**TUJUAN:**
Salin ulang tanpa perubahan bagian dari teks tentang gaji dan hubungan di bawah ini, mulai dari kata-kata yang memuat "Sayang, Gajimu Berapa?" dan berhenti setelah "atau angkat kaki?".

**TEKS HASIL EKSTRAKSI:**
Sayang, Gajimu Berapa?

Posted on
  • by
  • in
  • Label:



  • DULU ada kutipan, cinta boleh di hati perut harus diisi. Sekarang perempuan sudah begitu mandiri dan bahkan lebih unggul dalam urusan gaji. Si dia pede atau angkat kaki?
    Zaman memang sudah berubah, urusan patungan saat kencan atau siapa yang membayari saat kencan kini bukan dominasi kaum laki-laki (yang bisa juga berkantong lebih ramping dari kita), seberapa besar pengaruh penghasilan terhadap kesuksesan hubungan? Sosiolog Veronica Tichenor dari State University of NY mengatakan bahwa pria pada dasarnya akan tetap didefinisikan sebagai kepala dalam setiap hubungan. “Pria modern tidak terlalu khawatir dengan penghasilan yang mungkin lebih sedikit dari pasangannya, karena mereka tetap memiliki tanggungjawab di area tertentu—bahkan dipercaya mengambil keputusan (besar) yang dibutuhkan dalam hubungan,” jelasnya.
    Akan tetapi saat hubungan mulai bergerak ke arah yang lebih serius, hal ini mungkin saja menjadi potnsi konflik yang harus diwaspadai oleh kedua belah pihak. Seperti kita tahu, saat menikah kelak, ada biaya operasional yang harus dipikul bersama—tidak lagi sebatas pengeluaran makan, ngopi atau nonton—namun juga kehadiran anak atau orangtua (mertua). Psikolog Perry Jenkins menekankan pentingnya keterbukaan akan kondisi keuangan—serta kejelasan tentang ekspektasi masing-masing. “Hal ini penting, karena menjadi penentu kelanggengan hubungan ke depan.”

**ENTRI DATA:**

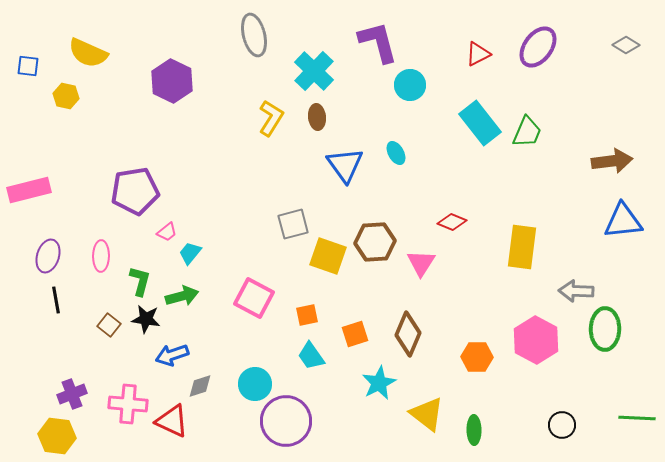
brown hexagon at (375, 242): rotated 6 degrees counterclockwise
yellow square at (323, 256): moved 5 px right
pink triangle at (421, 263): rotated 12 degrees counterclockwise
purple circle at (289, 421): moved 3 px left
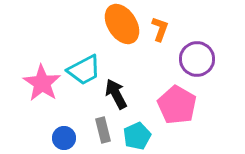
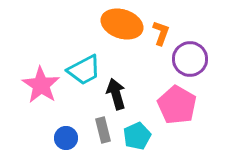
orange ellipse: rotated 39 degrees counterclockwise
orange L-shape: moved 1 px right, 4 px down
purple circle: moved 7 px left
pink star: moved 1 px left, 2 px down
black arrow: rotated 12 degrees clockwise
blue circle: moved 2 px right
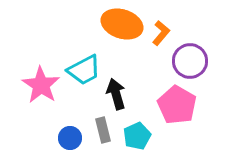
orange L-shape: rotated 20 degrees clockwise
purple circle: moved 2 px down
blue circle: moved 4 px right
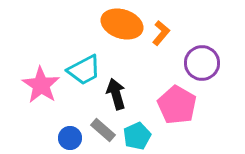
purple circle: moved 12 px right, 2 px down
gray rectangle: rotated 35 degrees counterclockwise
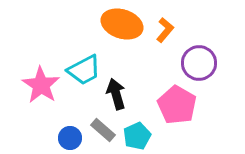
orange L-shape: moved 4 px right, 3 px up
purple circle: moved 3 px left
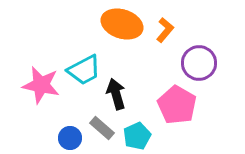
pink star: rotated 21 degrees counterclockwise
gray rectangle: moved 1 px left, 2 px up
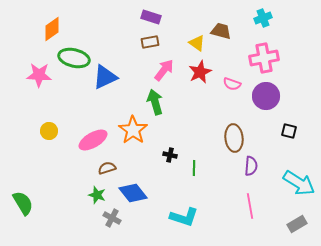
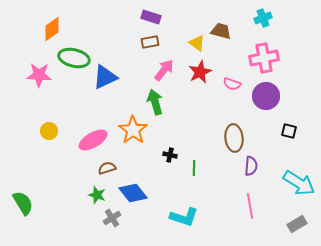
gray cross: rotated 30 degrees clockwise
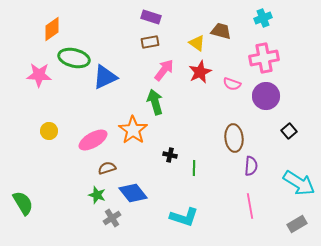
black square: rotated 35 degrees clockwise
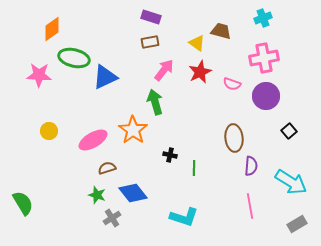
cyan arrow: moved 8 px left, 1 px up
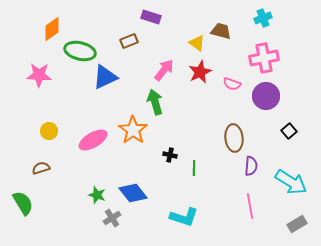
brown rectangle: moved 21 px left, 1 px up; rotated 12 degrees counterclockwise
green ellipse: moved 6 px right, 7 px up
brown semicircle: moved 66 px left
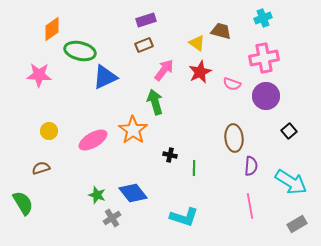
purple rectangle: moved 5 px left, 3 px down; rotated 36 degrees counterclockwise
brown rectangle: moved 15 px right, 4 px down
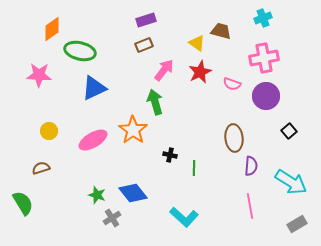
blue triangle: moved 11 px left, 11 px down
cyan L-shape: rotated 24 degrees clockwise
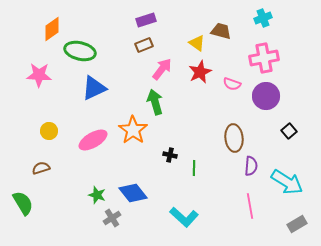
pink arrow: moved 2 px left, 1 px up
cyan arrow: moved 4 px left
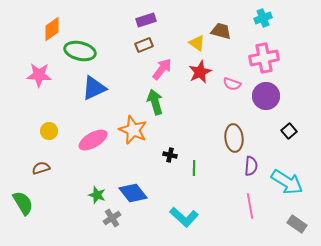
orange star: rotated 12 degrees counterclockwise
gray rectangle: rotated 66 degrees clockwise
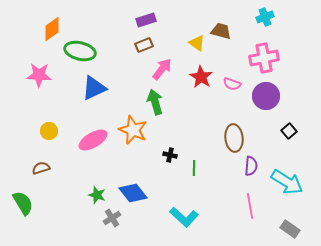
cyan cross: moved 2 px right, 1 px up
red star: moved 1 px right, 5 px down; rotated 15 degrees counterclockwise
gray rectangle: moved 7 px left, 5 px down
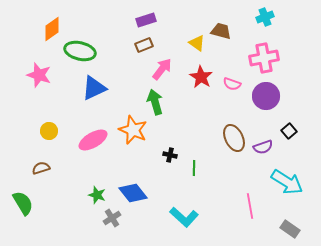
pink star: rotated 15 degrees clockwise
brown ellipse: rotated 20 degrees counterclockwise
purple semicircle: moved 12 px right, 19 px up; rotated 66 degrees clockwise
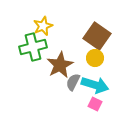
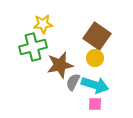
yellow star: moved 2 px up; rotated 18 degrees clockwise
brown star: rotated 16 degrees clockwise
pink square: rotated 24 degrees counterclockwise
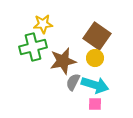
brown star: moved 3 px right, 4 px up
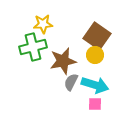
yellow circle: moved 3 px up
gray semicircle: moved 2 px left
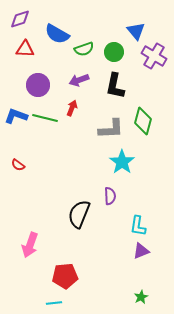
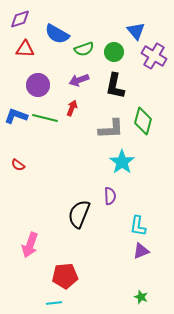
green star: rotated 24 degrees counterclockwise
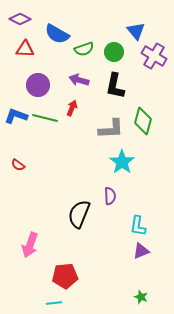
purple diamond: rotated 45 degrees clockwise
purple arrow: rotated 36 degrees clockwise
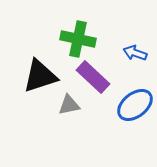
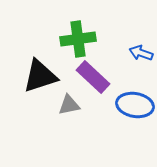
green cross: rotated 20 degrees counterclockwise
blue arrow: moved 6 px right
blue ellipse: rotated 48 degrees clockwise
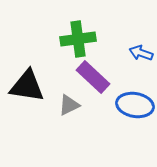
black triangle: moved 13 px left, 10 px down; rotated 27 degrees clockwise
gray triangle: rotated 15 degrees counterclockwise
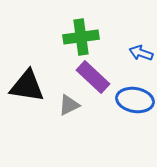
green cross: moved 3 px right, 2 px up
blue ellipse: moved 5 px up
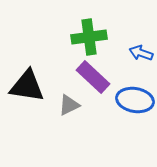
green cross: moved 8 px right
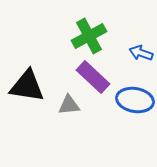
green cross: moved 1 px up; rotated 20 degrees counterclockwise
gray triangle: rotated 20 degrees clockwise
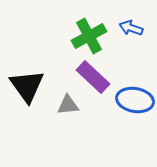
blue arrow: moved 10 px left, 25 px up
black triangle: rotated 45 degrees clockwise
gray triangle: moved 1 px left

**HASIL LATIHAN:**
Sayang, Gajimu Berapa?

Posted on
  • by
  • in
  • Label:



  • DULU ada kutipan, cinta boleh di hati perut harus diisi. Sekarang perempuan sudah begitu mandiri dan bahkan lebih unggul dalam urusan gaji. Si dia pede atau angkat kaki?